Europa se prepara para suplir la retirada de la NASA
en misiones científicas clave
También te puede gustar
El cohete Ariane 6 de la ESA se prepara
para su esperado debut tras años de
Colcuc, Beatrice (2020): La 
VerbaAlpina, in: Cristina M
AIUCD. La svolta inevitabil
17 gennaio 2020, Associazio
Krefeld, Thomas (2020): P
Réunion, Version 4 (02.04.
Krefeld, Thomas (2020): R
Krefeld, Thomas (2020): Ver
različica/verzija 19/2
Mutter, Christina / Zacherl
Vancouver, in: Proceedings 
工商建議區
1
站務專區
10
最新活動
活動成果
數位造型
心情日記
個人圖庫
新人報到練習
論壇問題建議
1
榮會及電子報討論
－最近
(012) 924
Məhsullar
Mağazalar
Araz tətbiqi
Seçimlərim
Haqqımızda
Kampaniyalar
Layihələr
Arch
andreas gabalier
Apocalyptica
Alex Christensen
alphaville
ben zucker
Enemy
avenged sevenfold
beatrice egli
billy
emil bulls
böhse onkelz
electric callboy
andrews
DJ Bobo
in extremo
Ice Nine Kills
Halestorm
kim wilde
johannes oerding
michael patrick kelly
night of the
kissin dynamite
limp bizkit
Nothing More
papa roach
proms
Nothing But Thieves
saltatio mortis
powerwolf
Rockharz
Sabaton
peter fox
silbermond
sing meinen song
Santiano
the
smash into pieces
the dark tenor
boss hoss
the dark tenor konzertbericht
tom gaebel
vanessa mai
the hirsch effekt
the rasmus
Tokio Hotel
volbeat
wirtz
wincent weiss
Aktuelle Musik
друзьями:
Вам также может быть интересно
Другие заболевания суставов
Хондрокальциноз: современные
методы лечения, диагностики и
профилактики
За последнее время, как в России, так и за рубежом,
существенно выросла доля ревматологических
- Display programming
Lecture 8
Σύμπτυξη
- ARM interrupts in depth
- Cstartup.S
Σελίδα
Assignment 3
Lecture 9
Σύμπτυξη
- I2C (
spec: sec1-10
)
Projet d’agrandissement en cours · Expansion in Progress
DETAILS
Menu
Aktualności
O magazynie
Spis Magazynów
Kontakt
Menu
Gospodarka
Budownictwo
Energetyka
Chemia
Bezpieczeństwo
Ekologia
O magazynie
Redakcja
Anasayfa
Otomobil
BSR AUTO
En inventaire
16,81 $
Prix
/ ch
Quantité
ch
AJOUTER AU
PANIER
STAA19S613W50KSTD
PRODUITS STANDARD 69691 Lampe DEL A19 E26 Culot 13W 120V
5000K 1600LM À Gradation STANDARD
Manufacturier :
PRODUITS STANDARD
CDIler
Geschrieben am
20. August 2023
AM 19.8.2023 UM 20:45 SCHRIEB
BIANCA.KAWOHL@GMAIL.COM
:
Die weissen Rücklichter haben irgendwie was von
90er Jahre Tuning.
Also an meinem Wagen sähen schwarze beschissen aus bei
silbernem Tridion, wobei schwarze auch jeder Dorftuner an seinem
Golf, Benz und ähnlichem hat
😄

* * * * * * *

■ REQUIRED WORK:
Among the lines of the listing above, count those that hold the string "Krefeld", giving the count alone.

■ ANSWER BOX:
3